• Vie scientifique et culturelle,

Anne Condamines ou la linguistique impliquée

Publié le 4 février 2013 Mis à jour le 12 mars 2013

Portrait d'Anne Condamines, directrice de recherche CNRS au sein de l'UMR CLLE (Cognition, Langues, Langages, Ergonomie). Extrait du portfolio d'équipe réalisé à destination des journalistes

Photo Anne Condamines - Crédit Emilie Escale
La linguistique et Anne Condamines, c’est tout d’abord l’histoire d’une rencontre un peu fortuite. Celle d’une étudiante, qui, lors d’un DUT de documentation, se découvre une passion pour les mots et les textes.

C’est à ce moment qu’intervient le déclic. Elle reprend alors ses études jusqu’au doctorat. Cet amour pour la recherche ne se démentira pas pendant les deux décennies suivantes puisqu’elle devient directrice de recherche au CNRS en 2006, et sera directrice adjointe du laboratoire CLLE.

Sa spécialité ? L’étude des terminologies et des phraséologies dans les milieux professionnels, et plus particulièrement ceux de hautes expertise et technicité.
C’est son postdoc, co-financé par Matra Marconi Space en 1991, qui lui permet de découvrir le monde de l’entreprise et ses réalités, mais aussi ses codes et son langage. Son implication se voit récompensée en 1994 avec l’obtention du prix ANVIE/CNRS de valorisation de la recherche en sciences humaines dans les entreprises.

Assez exemplaire de ses recherches, l’étude menée par son équipe sur les échanges entre les pilotes et les contrôleurs aériens, mérite d’être citée. « J’étudie comment les usages réels de la langue peuvent différer de la norme, sous l’effet d’imprévus (stress, habitudes etc.). Et les dialogues entre les pilotes et les contrôleurs aériens sont très intéressants à observer.», explique-t-elle.
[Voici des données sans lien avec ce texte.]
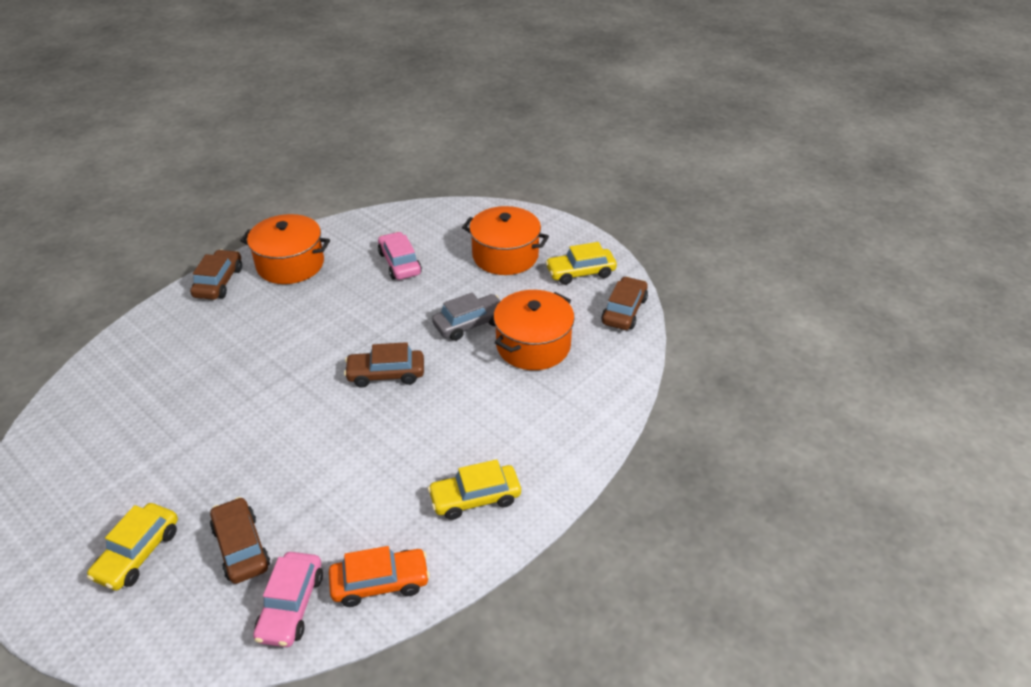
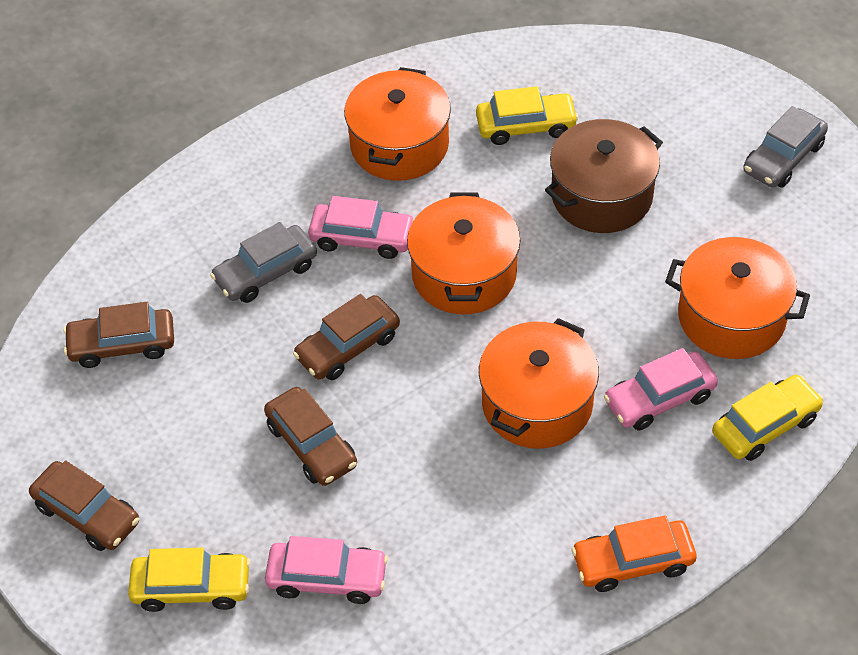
brown pot: 0 -> 1
grey car: 1 -> 2
orange pot: 3 -> 4
pink car: 2 -> 3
« Nous ne sommes pas des robots et heureusement. J’aime voir comment l’humain fait irruption dans des discours très techniques et très normés. Ce dont beaucoup de gens n’ont pas conscience, c’est que la langue n’est pas le moyen de communication parfait.»
In fine, l’objectif est de mieux comprendre les mécanismes de construction et de transmission de la langue, de faire prendre conscience aux professionnels qu’il y a des dysfonctionnements, et si besoin de proposer des pistes d’amélioration réalistes, pour rendre les échanges plus clairs et plus transparents.

Pourtant, les entreprises restent encore réticentes, par méconnaissance, à accueillir les linguistes. « Souvent, ce sont nos collègues psychologues ou sociologues qui font appel à nous. Nous devons  encore convaincre de ce que nous pouvons apporter aux entreprises», déplore-t-elle. Et auprès du grand public, la méconnaissance est encore plus grande, même à l’université, où la linguistique peine à être enseignée.

C’est ce qui amène Anne Condamines à intervenir fréquemment dans des opérations de valorisation de sa discipline mais aussi des autres sciences humaines. A l’Université de Toulouse II-Le Mirail, elle participe notamment à l’amélioration du corpus des compétences (une base de données réunissant les chercheurs et leurs domaines d’intervention) ou évoque la linguistique à des collégiens lors de la Fête de la Science.

 « Je ne dirai pas que je fais de la linguistique appliquée, car ce serait méconnaître les apports des travaux que mène mon équipe de recherche, y compris à la linguistique théorique. Par contre, je revendique faire de la linguistique impliquée.», conclut-elle.